Go through the records below and tally the lines that include "Example". Answer with the number only.
——
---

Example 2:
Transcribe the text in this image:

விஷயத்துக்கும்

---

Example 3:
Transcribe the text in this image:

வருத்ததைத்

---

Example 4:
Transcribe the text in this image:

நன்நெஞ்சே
——
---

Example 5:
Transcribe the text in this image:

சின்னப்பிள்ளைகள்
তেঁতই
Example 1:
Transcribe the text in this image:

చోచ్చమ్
——
### Output of the exercise
5